As the decade wore on, the CIA paid Noriega for information even as Noriega climbed the ranks of his own country's military intelligence division, ultimately becoming its chief officer and one of the principal lieutenants of Panama's strongman at the time, Omar Torrijos.

After Torrijos died in a plane crash in 1981 — a crash that later engendered suspicions of foul play — Panama descended into a two-year struggle to fill the power vacuum Torrijos left behind.

Noriega emerged from the free-for-all with the mantle of commander of the combined Panamanian Defense Forces in 1983 — and in doing so, assumed absolute power in all but official name.

The de facto dictator would leave those official (and empty) titles to the series of puppet civilian presidents whose electoral victories he'd help engineer behind the scenes, a convenient fiction he would maintain until the twilight of his rule in 1989.

A fall from great heights

It wasn't long before Noriega's benefactor, the U.S., would turn on him, however. Evidence of the Panamanian dictator's extrajudicial killings and dealings with drug cartels mounted until it was nearly impossible to ignore — no matter how helpful he had proved to the CIA in the past.

By 1986, reports were circulating in the U.S. that Noriega had spearheaded the gruesome torture and murder of a high-profile rival and that he was now earning a payday from Eastern European governments for U.S. secrets. The U.S. Congress ended economic aid and military assistance to Panama in 1987.

Yet it was not until Noriega openly interfered with the 1989 Panamanian presidential election, seizing ballot boxes and installing his preferred candidate, that the U.S. openly began plotting his downfall.

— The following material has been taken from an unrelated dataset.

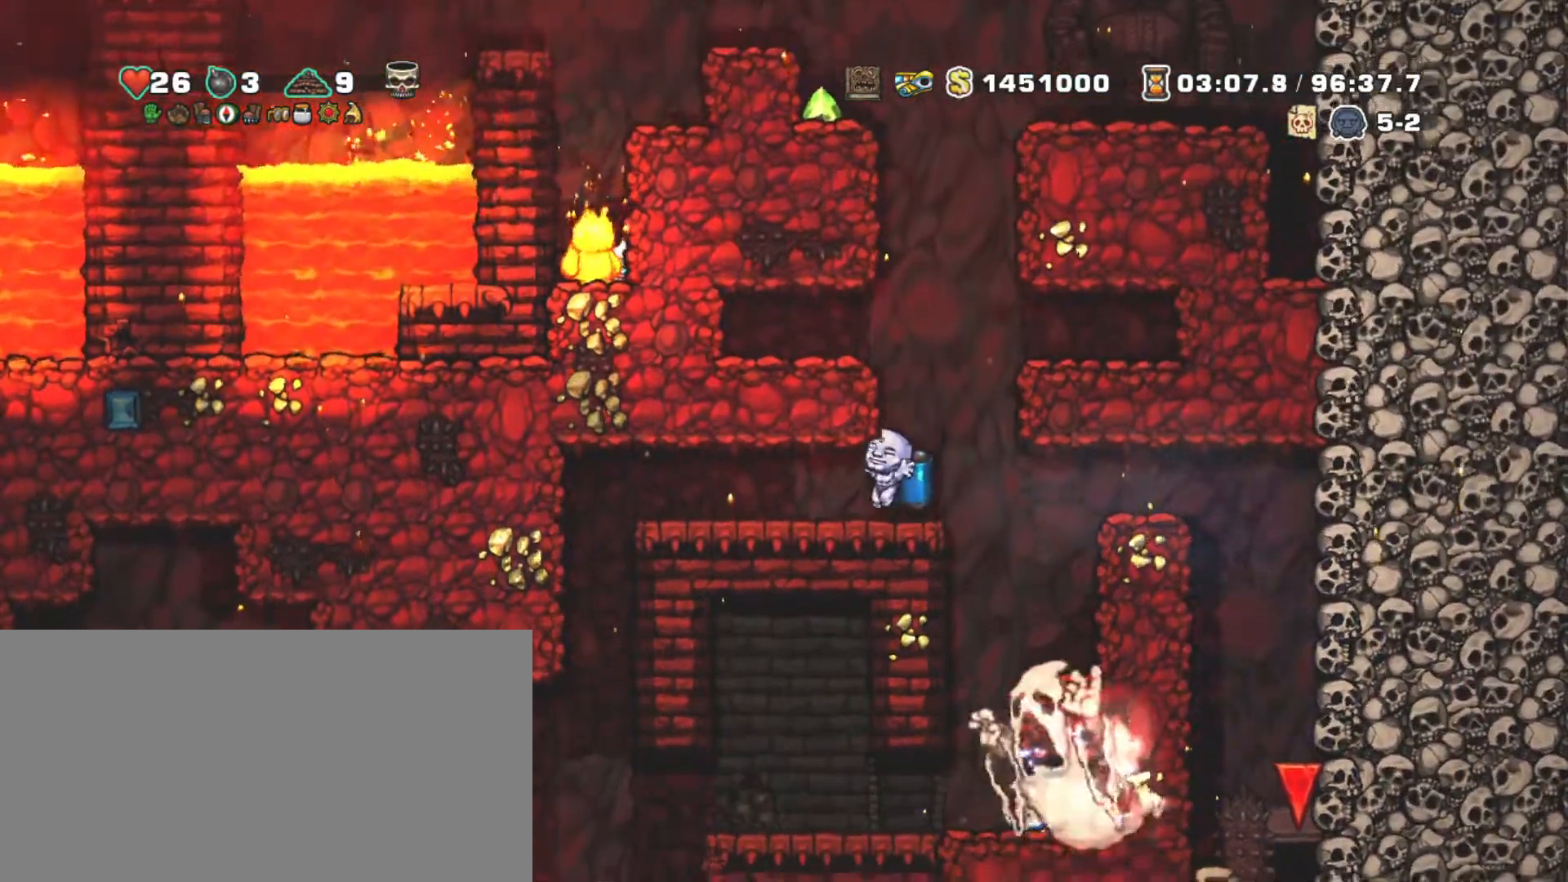
{"keys": ["down", "left", "shift"], "events": [[500, "down", "down"]]}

After a U.S.-backed coup attempt failed in October 1989, then-President George H.W. Bush took a more direct step before year's end. On Dec. 20, citing Noriega's indictment on charges of racketeering, money laundering and drug-trafficking, the administration launched Operation Just Cause, an invasion force of more than 20,000 troops intended to oust him from power.

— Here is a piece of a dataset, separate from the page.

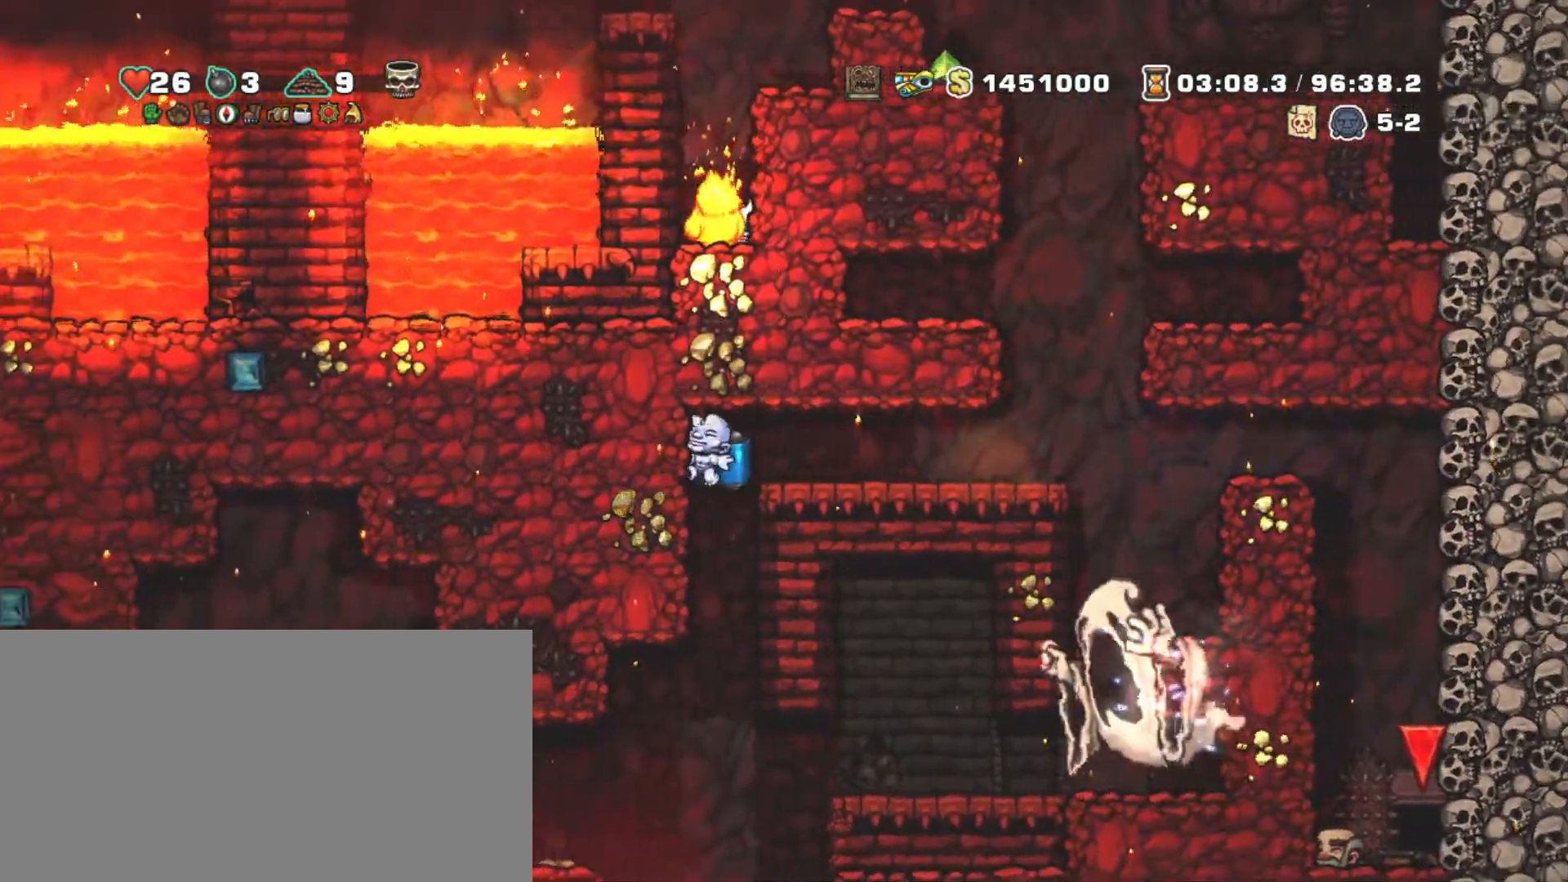
{"keys": ["down", "left", "shift", "z"], "events": [[33, "z", "down"], [133, "z", "up"], [183, "down", "up"], [367, "down", "down"], [417, "z", "down"]]}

Noriega, naturally, explained the souring of his relationship with the U.S. differently.

"The United States understood that Noriega is not the same man that was lieutenant colonel," Noriega told American filmmaker Oliver Stone, who interviewed him in a U.S. federal prison in 1993. "Now he is commander in chief and said 'no' to our interests. And he is not our man."

Though the reason for the conflict was disputed by Noriega, its result was not: After roughly a fortnight, Noriega surrendered to the U.S. at the Vatican Embassy in Panama City — but only after U.S. forces loudly blasted rock music (including Rick Astley's "Never Gonna Give You Up") outside the building during their efforts to drive him out.

Just a few days into 1990, Noriega was captured by the U.S. and transported to Miami to await trial.